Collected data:
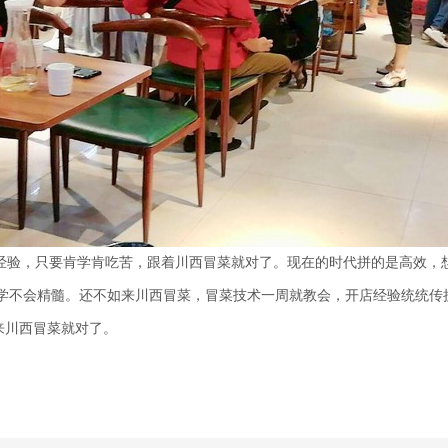
验，只要肯学肯吃苦，跟着川西冒菜就对了。现在的时代拼的是高效，
学不会精髓。还不如来川西冒菜，冒菜技术一周就教会，开店经验统统传
来川西冒菜就对了。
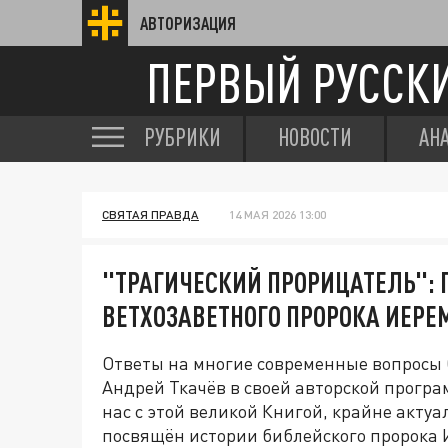
АВТОРИЗАЦИЯ
ПЕРВЫЙ РУССК
РУБРИКИ
НОВОСТИ
АН
СВЯТАЯ ПРАВДА
14 МАЯ 2026 13:00
"ТРАГИЧЕСКИЙ ПРОРИЦАТЕЛЬ":
ВЕТХОЗАВЕТНОГО ПРОРОКА ИЕРЕ
Ответы на многие современные вопросы 
Андрей Ткачёв в своей авторской прогр
нас с этой великой Книгой, крайне актуал
посвящён истории библейского пророка 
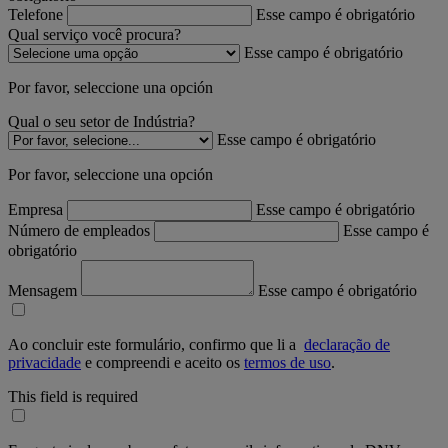
Telefone
Esse campo é obrigatório
Qual serviço você procura?
Esse campo é obrigatório
Por favor, seleccione una opción
Qual o seu setor de Indústria?
Esse campo é obrigatório
Por favor, seleccione una opción
Empresa
Esse campo é obrigatório
Número de empleados
Esse campo é
obrigatório
Mensagem
Esse campo é obrigatório
Ao concluir este formulário, confirmo que li a
declaração de
privacidade
e compreendi e aceito os
termos de uso
.
This field is required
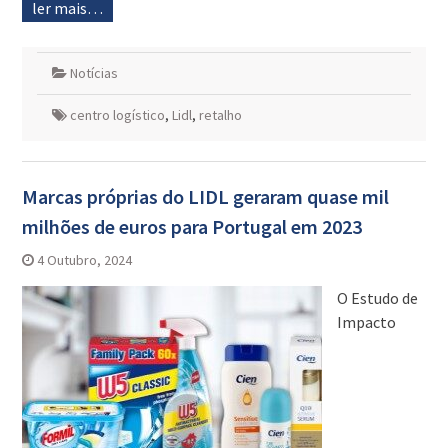
ler mais…
Notícias
centro logístico
,
Lidl
,
retalho
Marcas próprias do LIDL geraram quase mil
milhões de euros para Portugal em 2023
4 Outubro, 2024
O Estudo de
Impacto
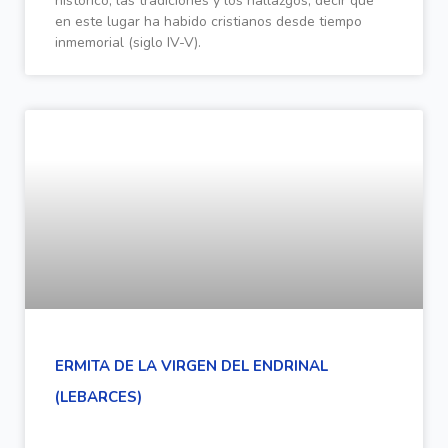
histórico, las tradiciones y los hallazgos, decir que
en este lugar ha habido cristianos desde tiempo
inmemorial (siglo IV-V).
ERMITA DE LA VIRGEN DEL ENDRINAL
(LEBARCES)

» **Try it**
From the line that contains "посвящён истории библейского пророка" to the last line of the data above, inclusive, transcribe every line exactly and only those lines, omitting pictures.

» **Reply to the exercise**
посвящён истории библейского пророка 
Telefone
Esse campo é obrigatório
Qual serviço você procura?
Esse campo é obrigatório
Por favor, seleccione una opción
Qual o seu setor de Indústria?
Esse campo é obrigatório
Por favor, seleccione una opción
Empresa
Esse campo é obrigatório
Número de empleados
Esse campo é
obrigatório
Mensagem
Esse campo é obrigatório
Ao concluir este formulário, confirmo que li a
declaração de
privacidade
e compreendi e aceito os
termos de uso
.
This field is required
ler mais…
Notícias
centro logístico
,
Lidl
,
retalho
Marcas próprias do LIDL geraram quase mil
milhões de euros para Portugal em 2023
4 Outubro, 2024
O Estudo de
Impacto
histórico, las tradiciones y los hallazgos, decir que
en este lugar ha habido cristianos desde tiempo
inmemorial (siglo IV-V).
ERMITA DE LA VIRGEN DEL ENDRINAL
(LEBARCES)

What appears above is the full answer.